Patrik Sinkewitz is still without a cycling team for 2010 and admits that time is running out if he is going to rescue his career as a professional cyclist.
Sinkewitz rode for PSK Whirlpool-Author last year after making a comeback from a doping-related ban. The 29-year-old enjoyed success, winning three races, including stage three of the Vuelta a Portugal. However after the team downgraded from Professional Continental status, Sinkewitz was left in limbo, the team unable to retain his services with a smaller budget.
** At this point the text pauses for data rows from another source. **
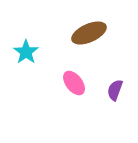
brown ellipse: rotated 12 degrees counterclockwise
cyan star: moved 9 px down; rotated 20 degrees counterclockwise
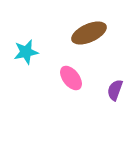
cyan star: rotated 25 degrees clockwise
pink ellipse: moved 3 px left, 5 px up
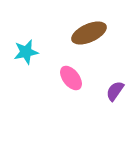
purple semicircle: moved 1 px down; rotated 15 degrees clockwise
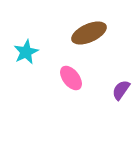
cyan star: rotated 15 degrees counterclockwise
purple semicircle: moved 6 px right, 1 px up
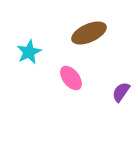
cyan star: moved 3 px right
purple semicircle: moved 2 px down
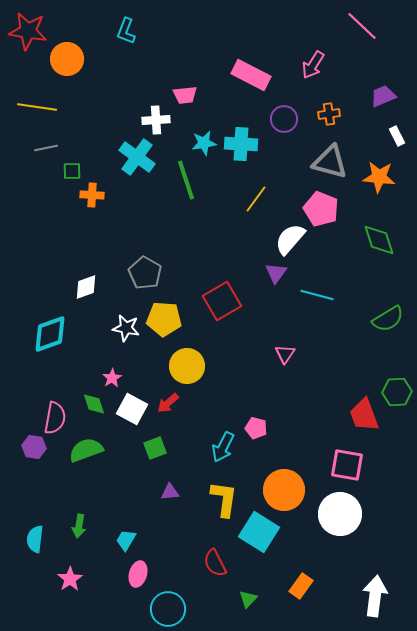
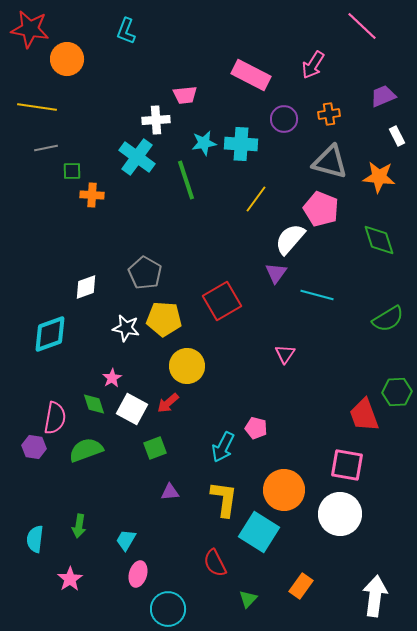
red star at (28, 31): moved 2 px right, 2 px up
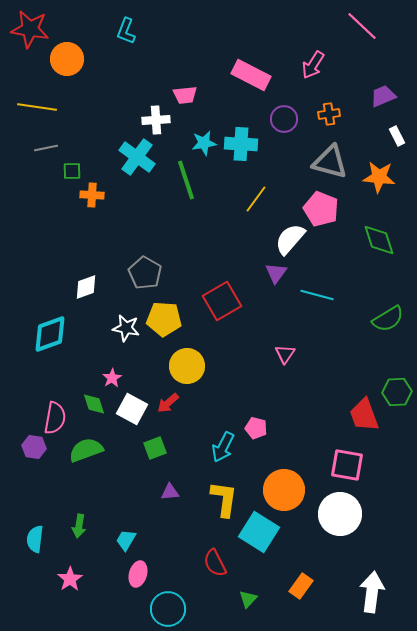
white arrow at (375, 596): moved 3 px left, 4 px up
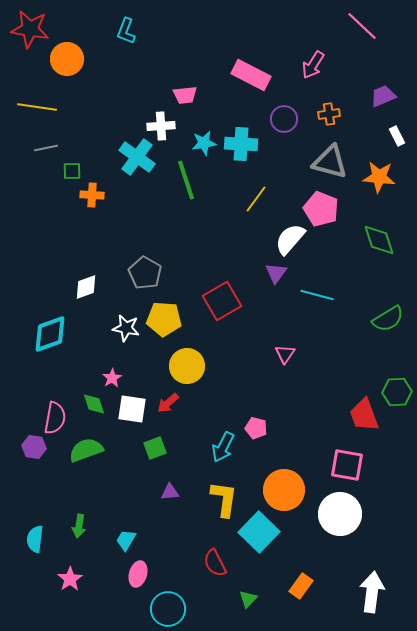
white cross at (156, 120): moved 5 px right, 6 px down
white square at (132, 409): rotated 20 degrees counterclockwise
cyan square at (259, 532): rotated 12 degrees clockwise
“Maybe in the next few days I’ll have an option but the teams I’ve tried where there was a possibility, either don’t answer or they don’t have easy contacts. Some just don’t have the money for me,” Sinkewitz told Cyclingnews.
“It’s disappointing for me but every rider has a different situation. I’m optimistic and hope that I’ll be lucky.”
Since his return to the sport after testing positive for testosterone in 2007 Sinkewitz is quick to point out that he has been part of the UCI’s biological passport and that constant checks with the governing body have been made at his request in order to show teams he has been riding without controversy.
“Last year I raced and I’m in the biological passport. I’m 29 and I should be in the best years of my career. I have experience and I want to race so badly. I made a big mistake. I paid for that and I know it had a knock on effects too, but I’m still optimistic. I hope that things will be okay in the next few weeks.”
Sinkewitz has trained over the winter and is unwilling to contemplate a life without the sport. When mentioning retirement, the former Quick Step and Telekom rider quickly dismisses the idea.
“I’ll think about that when there’s no more chance of finding a team. I want to come back and I’m putting all my focus on that.
It was a big year for me last year and I was hoping this year would be a lot easier, but that hasn’t worked out.”